For most SMEs that don’t have the resources to implement their own digital solutions, Construex’s platform is a game-changer. According to Forbes, ‘[B]y digitizing the construction industry and leveling the playing field by providing free access to information to the smallest businesses, Construex is transforming the way Latin America’s construction sector functions and its growth prospects.’ The network effect has been the catalyst that drove Construex’s speed to scale and maturity.

Building a Bridge to Sustainable Development and Economic Growth

Construex can help a developing area grow in more ways than just construction – by promoting efficiency, supporting sustainability, and opening the smaller markets of Latin America to North American commerce. ‘It’s become an excellent resource for US-based contractors and companies looking at Latin America increasingly through nearshoring,’ Knupp told Forbes. ‘[Construex is] providing visibility through the supply chain we didn’t have before. What Construex is aggregating is critical for the future of doing business efficiently in Latin America.

With expansion into Brazil on the horizon, aided by new partnerships and venture capital investment, Construex is poised to make further inroads into the region’s construction sector. But Arroyo’s commitment to a sustainable and transparent future for Construex extends beyond financial growth and into the platform’s larger vision. By encouraging SMEs to embrace renewable energy practices, Construex is working to tackle some of the region’s pressing environmental issues, including deforestation and climate change in Brazil.

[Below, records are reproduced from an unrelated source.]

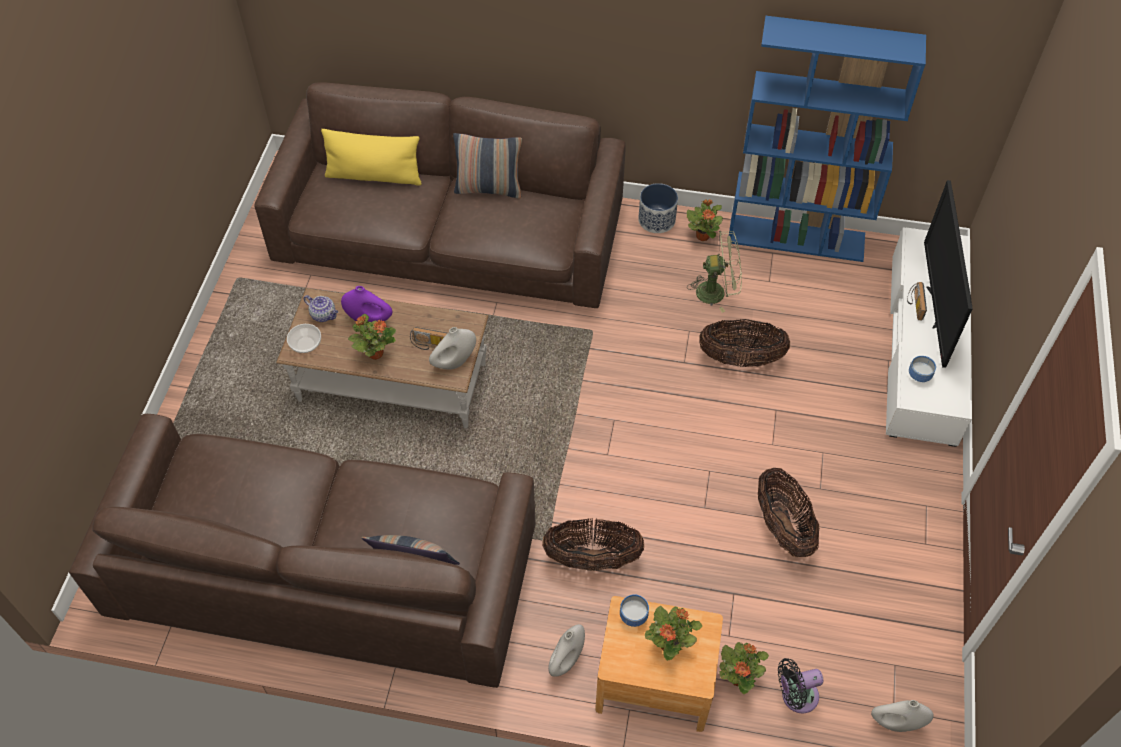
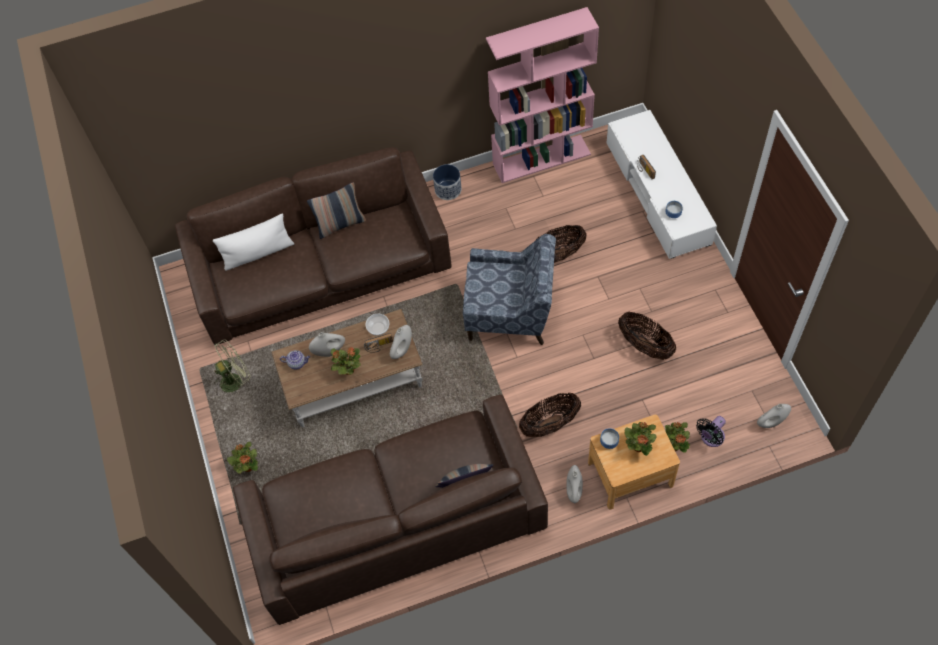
camera: 25 degrees left, 5 degrees up
bowl [287,324,321,353] -> bowl moved to [365,314,389,335]
yellow pillow [321,129,422,185] -> white pillow [213,214,294,271]
purple vase [341,286,392,322] -> white vase [309,332,345,357]
potted plant [687,199,723,241] -> potted plant moved to [227,442,258,474]
green fan [687,231,742,313] -> green fan moved to [214,340,250,393]
blue bookcase [729,16,926,262] -> pink bookcase [486,7,599,183]
television [924,180,973,368] -> none
none -> blue armchair [463,234,556,345]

Construex’s trajectory also shows the importance of Latin America in the construction industry, a sector ripe for global innovation, and the potential impact of technology on the industry and the region. As Forbes described, ‘its goal of promoting SME participation, improving transparency and sustainability … helps position the company as the cornerstone in the region’s ongoing drive for sustainable development’. Arroyo summed it up for Forbes: The construction industry is one of the most significant contributors to the region’s economic activity. If we can help make this sector more efficient, we can contribute to improving the living conditions of millions of people.

Also read: Can U.K. Music Stay Ahead as Latin America Rises?

Construex’s capitalist-driven ambitious plan proposes a green future for the construction industry in Latin America. Their efforts to create a network of transparency helping to reduce costs and emissions and their renewable energy grid show how technology can make a brighter future and a cleaner world. Those above and ambitious expansion plans for Construex, as well as their activism towards small- to medium-sized companies, signal that their business project is set to stay in Latin America for many years to come, demonstrating why they can be not only the construction protagonists of a green future for the region but also guiding a path for other countries around the world.